2. Tilly and the Wall, Wild Like Children (Team Love)

The revolution starts here, with gentle songs of love and late-night partying. Tilly and the Wall are romantic rebels with tap shoes and tambourines, singing at the top of their lungs to anyone and everyone about how love and unbridled creativity are going to change this fucked-up world.

3. Monk Hughes and the Outer Realm, Tribute to Brother Weldon (Stones Throw)

Outside of catching up with old Miles Davis and John Coltrane albums, my favorite jazz listening experience this year was this one, wherein hip-hop producer Madlib created an imaginary jazz group for the purposes of celebrating the life and work of one of his jazz heroes, Weldon Irvine. In the process he makes a sprawling, free-wheeling jazz-funk-soul hybrid that's adventurous and lovely.

4. Pants Yell!, Songs for Siblings (Asaurus)

Musical short stories played in a carefree way but with a cloud of melancholy overhead. The Boston-based pop trio Pants Yell! has a sound that's exuberant, with a Jonathan Richman/campfire songs sparseness, but also heartfelt and serious. Their Songs for Siblings is fun but grounded, child-like creativity wedded to adult heartbreak.

5. Graves, Yes Yes Okay Okay (Hush)

Low-key and pretty is the way, with the melodic, vaguely rustic bedroom-pop songs on Graves' second album Yes Yes Okay Okay. Sometimes surreal, sometimes confessional, often joking around, Graves' music makes you feel like you're half-asleep but happy about it, with a friendly jester humming alternate-reality radio hits into your ear.

6. Namelessnumberheadman, Your Voice Repeating (The Record Machine)

On their second full-length, Kansas City's Namelessnumberheadman further integrate their twin interests in sci-fi electronics and down-home intimate folk ballads until they are one creature, a new style of grounded but future-bound pop. Your Voice Repeating is one of the more invigorating releases of the year in terms of atmosphere and style, but it's also heartfelt and genuine.
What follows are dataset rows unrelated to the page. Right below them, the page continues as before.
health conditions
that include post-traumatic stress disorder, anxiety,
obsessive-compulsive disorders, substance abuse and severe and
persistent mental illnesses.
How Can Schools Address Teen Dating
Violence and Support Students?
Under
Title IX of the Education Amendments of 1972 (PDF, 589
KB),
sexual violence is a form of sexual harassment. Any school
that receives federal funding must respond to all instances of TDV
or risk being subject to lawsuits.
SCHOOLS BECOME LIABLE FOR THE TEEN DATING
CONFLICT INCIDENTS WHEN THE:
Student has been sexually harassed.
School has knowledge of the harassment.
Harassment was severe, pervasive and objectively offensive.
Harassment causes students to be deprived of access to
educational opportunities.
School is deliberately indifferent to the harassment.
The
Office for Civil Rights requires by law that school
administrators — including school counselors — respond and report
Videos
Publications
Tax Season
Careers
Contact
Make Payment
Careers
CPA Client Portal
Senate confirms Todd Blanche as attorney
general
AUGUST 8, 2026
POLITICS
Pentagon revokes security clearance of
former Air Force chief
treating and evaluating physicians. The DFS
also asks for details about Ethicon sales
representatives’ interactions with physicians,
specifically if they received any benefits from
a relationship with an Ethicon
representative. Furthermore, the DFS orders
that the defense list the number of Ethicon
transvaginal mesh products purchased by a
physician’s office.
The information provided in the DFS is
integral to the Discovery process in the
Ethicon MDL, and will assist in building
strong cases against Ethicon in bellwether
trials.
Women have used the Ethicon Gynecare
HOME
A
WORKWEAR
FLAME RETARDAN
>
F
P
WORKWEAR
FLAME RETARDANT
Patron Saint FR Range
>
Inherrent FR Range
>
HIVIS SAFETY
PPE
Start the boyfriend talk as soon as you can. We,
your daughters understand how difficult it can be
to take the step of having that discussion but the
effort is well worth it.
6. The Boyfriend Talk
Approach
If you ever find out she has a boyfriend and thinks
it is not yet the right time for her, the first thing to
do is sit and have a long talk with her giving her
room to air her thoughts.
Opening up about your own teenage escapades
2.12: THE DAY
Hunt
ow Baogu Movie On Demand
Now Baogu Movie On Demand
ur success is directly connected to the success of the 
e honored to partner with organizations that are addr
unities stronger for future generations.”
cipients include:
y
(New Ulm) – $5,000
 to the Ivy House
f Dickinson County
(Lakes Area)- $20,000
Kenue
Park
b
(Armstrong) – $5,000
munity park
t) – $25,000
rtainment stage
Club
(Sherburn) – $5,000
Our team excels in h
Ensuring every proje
7. Mirah, C'mon Miracle (K)

Mirah's C'mon Miracle is protest music that doesn't feel like protest music. It isn't strident, simplistic, or preachy, but rather rooted in real human feeling as well as an impeccable sense for pop melody. These are gorgeous, perfectly written songs that in their musical sensitivity and complexity also contain a caring for humanity and a desire to make the world a more just, peaceful place. Musically the album subtly pulls in strains of folk music from across the globe to meet not only catchy pop melodies and simply strummed guitar but also graceful strings and piano. And Mirah's voice is more devastatingly perfect than ever - if you're ever going to believe that a singer can change a mind simply through the force of her voice, now is the time.

8. Masta Killa, No Said Date (Nature Sounds)

11 years and countless Clan-member albums after Enter the Wu-Tang, Masta Killa finally releases his first solo album, and it's dynamite - for my money easily the best hip-hop album of the year. No Said Date both hearkens back to the gritty feeling of early Wu-Tang and updates it, making it sound fresher than ever. Masta Killa stands with the GZA and Inspectah Deck as the Wu-Tang Clan's purest MCs, the ones that get right down to business and blow you away with their sheer skill and effortless style.

9. Harper Lee, All Things Can Be Mended (Matinee)

Deep, all-consuming sadness is a timeless subject for songs, and one that All Things Can Be Mended captures vividly. This is one of the saddest albums you'll hear – the basic sentiment is 'every heart was made to be broken' – yet it's also an absolutely exquisite work of pop songwriting, with amazing melodies and a heightened sense of atmosphere. It's hard to tap into dark feelings in a way that feels this honest and this real, especially within melodies that are perfect enough to be life-affirming.

10. Rjd2, Since We Last Spoke (Definitive Jux)

Rjd2's Deadringer was a juggernaut of a funk-soul-hiphop album, one that felt both futuristic and old-school. Since We Last Spoke starts from the same point but then explodes in numerous directions. It's a complicated sprawl, one that brings rock into the mix while diving even deeper into soul. Since We Last Spoke might not sound like hip-hop to the person on the street, but Rj isn't abandoning hip-hop, he's expanding it.